## WHAT IS NEEDED
Look through the material below and show every line with the word "inputs".

## EXCERPTED DATA
=== Begin Enclosure ===

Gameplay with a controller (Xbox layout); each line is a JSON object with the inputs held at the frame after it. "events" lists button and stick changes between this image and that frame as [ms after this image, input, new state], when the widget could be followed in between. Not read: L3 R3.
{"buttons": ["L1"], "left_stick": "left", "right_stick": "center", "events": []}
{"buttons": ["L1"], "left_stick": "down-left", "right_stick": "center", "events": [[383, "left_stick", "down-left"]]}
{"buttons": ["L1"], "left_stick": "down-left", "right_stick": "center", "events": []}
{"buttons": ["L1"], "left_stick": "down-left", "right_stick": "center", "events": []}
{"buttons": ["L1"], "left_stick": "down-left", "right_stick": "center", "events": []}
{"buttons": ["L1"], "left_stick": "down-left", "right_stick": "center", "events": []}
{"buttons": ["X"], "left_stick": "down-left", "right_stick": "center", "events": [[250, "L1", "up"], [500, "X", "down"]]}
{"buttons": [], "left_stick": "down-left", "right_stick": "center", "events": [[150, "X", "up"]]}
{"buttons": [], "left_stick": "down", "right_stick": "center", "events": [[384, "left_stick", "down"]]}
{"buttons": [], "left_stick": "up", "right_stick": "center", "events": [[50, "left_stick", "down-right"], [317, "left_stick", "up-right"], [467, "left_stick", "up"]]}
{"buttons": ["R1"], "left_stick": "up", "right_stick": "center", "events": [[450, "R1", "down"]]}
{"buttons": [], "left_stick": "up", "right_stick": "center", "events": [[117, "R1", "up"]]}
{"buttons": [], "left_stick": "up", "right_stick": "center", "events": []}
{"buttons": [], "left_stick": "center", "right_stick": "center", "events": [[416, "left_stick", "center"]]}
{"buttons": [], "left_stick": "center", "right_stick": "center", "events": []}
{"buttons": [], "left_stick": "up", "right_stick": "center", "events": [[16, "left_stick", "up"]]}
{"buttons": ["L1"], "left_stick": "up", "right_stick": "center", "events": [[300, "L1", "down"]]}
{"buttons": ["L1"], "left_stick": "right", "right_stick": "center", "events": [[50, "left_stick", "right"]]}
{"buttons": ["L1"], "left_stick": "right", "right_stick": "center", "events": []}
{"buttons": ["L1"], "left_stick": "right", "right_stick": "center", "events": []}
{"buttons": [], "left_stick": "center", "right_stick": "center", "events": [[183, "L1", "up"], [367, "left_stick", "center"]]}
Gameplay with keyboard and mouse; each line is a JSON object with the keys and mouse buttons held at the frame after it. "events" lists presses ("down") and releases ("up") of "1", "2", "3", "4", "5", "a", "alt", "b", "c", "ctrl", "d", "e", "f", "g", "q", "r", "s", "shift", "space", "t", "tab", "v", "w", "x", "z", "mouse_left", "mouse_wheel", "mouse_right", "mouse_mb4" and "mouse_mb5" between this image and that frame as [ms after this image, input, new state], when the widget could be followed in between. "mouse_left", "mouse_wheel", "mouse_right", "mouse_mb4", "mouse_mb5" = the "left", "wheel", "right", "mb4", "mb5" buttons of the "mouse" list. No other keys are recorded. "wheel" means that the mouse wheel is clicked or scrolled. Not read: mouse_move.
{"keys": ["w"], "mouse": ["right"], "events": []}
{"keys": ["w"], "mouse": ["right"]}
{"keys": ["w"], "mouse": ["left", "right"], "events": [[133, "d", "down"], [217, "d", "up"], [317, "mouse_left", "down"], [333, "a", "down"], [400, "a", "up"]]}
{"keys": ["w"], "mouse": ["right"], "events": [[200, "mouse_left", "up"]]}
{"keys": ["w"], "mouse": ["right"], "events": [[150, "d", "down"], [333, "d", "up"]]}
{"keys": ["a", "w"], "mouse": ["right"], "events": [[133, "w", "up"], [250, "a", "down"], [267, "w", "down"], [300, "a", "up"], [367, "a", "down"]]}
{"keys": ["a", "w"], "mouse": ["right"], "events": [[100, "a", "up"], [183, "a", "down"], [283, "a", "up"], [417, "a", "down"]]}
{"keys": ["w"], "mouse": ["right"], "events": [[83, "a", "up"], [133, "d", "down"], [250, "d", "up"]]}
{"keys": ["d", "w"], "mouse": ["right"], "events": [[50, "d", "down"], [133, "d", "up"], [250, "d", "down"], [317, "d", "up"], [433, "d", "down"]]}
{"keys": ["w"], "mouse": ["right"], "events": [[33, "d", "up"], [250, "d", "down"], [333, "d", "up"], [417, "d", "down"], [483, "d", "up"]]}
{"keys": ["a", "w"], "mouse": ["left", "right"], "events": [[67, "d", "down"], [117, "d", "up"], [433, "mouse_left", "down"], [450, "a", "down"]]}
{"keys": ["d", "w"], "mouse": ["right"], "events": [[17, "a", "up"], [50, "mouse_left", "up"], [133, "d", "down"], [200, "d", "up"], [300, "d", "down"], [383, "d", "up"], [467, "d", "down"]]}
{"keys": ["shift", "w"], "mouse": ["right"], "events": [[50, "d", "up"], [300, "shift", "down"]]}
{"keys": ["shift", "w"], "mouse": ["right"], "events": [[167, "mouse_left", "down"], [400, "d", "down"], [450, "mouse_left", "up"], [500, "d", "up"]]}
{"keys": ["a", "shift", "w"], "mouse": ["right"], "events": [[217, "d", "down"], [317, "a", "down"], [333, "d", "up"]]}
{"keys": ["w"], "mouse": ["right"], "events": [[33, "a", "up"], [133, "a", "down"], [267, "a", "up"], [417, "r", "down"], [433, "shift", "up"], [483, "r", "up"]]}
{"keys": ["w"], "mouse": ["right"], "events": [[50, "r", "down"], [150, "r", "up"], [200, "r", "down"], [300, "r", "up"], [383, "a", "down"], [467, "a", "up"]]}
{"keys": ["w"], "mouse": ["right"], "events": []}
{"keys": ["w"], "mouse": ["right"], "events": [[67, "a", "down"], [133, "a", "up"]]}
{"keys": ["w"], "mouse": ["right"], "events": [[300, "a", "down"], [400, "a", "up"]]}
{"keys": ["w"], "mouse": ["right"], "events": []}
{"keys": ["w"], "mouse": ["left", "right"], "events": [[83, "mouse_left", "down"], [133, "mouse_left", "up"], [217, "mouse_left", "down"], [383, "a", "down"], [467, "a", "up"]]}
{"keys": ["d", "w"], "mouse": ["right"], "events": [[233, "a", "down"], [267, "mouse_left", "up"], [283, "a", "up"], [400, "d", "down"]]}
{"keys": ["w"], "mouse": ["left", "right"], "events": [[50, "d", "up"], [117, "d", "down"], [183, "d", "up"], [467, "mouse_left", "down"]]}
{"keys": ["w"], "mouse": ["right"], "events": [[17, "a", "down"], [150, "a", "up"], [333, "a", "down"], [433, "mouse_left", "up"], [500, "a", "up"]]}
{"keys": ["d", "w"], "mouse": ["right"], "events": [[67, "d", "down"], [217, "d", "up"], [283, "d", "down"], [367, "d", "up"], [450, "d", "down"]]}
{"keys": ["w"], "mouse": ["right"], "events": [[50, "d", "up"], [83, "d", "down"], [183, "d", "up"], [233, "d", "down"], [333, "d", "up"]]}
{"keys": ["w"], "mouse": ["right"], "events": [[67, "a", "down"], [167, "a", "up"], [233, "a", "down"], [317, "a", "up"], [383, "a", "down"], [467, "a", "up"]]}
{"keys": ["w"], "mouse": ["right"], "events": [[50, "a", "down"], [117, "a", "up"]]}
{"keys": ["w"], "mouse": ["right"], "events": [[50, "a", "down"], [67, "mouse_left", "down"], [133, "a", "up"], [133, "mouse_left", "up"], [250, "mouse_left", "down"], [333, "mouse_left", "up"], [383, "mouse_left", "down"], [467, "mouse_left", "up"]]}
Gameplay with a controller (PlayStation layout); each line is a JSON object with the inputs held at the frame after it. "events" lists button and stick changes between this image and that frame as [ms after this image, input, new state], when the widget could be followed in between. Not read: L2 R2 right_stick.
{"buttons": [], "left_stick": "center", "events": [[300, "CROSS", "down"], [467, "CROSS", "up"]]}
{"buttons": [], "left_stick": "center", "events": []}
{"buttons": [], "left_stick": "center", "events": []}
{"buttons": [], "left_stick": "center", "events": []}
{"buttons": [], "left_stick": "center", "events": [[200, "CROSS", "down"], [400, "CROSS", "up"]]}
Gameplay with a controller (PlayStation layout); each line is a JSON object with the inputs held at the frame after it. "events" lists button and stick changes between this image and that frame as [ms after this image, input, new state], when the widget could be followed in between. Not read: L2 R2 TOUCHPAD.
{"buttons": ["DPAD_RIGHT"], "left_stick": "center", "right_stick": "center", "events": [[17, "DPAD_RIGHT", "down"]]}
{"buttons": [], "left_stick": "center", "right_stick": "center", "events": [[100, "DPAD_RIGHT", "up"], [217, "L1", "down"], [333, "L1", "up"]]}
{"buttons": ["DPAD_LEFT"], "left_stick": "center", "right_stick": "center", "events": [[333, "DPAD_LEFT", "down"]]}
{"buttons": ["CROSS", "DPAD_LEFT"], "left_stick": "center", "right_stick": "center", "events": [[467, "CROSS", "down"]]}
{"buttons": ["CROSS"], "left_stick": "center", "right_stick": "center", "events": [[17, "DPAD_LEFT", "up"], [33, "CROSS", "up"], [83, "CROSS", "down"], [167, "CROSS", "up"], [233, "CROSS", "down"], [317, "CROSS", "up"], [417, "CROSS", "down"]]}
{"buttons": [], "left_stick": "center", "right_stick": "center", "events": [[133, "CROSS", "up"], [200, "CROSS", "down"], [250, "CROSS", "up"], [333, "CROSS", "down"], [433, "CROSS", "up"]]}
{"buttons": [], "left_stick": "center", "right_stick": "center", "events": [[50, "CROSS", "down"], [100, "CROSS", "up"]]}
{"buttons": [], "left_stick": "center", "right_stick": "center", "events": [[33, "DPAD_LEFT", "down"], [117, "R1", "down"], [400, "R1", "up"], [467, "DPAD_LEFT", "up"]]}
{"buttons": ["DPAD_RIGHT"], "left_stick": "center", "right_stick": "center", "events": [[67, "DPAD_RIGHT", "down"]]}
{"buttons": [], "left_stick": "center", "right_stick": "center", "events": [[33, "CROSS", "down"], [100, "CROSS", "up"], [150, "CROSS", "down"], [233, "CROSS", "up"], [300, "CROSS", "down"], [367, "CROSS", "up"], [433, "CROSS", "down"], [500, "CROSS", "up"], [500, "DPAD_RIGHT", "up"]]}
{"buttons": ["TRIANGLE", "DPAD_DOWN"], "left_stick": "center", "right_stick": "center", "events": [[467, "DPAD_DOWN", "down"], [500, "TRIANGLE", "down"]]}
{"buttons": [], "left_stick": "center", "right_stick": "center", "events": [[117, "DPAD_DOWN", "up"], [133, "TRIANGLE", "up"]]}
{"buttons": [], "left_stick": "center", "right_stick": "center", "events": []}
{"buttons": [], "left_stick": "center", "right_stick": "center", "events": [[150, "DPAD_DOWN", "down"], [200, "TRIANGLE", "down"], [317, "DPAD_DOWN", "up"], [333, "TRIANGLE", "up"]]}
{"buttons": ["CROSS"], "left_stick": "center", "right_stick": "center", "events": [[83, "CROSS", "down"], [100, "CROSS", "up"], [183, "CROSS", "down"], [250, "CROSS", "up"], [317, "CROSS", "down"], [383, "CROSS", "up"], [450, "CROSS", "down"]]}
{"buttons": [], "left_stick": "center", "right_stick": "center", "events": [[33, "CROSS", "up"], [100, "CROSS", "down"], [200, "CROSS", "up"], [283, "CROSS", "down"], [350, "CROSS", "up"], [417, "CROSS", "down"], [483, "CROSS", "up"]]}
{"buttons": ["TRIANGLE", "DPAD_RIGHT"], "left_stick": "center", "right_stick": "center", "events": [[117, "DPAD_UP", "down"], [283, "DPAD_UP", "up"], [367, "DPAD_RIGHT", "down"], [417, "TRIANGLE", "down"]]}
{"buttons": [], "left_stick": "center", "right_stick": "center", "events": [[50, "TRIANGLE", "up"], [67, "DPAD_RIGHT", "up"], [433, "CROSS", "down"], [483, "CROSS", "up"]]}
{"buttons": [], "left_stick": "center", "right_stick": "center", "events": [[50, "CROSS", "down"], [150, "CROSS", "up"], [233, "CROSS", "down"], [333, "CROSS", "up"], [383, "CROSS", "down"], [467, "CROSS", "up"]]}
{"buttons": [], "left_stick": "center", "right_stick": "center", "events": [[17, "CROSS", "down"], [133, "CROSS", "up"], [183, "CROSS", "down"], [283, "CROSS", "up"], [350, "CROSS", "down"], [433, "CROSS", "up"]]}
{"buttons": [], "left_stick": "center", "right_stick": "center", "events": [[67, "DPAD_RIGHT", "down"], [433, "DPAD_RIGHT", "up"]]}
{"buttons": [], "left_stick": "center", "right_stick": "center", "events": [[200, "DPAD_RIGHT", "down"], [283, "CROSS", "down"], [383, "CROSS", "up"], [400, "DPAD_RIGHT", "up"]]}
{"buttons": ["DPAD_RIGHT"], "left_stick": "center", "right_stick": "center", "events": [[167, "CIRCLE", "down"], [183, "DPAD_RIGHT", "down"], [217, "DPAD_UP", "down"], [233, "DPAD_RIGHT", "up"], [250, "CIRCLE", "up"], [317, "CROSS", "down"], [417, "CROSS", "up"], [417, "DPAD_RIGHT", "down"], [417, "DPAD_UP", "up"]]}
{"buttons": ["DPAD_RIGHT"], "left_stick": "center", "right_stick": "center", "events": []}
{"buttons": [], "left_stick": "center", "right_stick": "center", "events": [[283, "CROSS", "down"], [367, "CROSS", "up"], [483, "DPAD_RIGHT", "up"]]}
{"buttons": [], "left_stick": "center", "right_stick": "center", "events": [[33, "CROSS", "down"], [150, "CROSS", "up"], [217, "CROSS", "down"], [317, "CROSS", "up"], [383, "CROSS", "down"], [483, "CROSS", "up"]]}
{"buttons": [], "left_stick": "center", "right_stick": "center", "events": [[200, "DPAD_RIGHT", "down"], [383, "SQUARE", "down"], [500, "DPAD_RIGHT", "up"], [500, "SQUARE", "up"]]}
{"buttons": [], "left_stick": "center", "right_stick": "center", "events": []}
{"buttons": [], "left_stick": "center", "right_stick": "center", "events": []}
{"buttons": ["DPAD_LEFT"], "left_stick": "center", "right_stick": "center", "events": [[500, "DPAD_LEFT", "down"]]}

=== End Enclosure ===

## WRITTEN REPLY
Gameplay with a controller (Xbox layout); each line is a JSON object with the inputs held at the frame after it. "events" lists button and stick changes between this image and that frame as [ms after this image, input, new state], when the widget could be followed in between. Not read: L3 R3.
Gameplay with a controller (PlayStation layout); each line is a JSON object with the inputs held at the frame after it. "events" lists button and stick changes between this image and that frame as [ms after this image, input, new state], when the widget could be followed in between. Not read: L2 R2 right_stick.
Gameplay with a controller (PlayStation layout); each line is a JSON object with the inputs held at the frame after it. "events" lists button and stick changes between this image and that frame as [ms after this image, input, new state], when the widget could be followed in between. Not read: L2 R2 TOUCHPAD.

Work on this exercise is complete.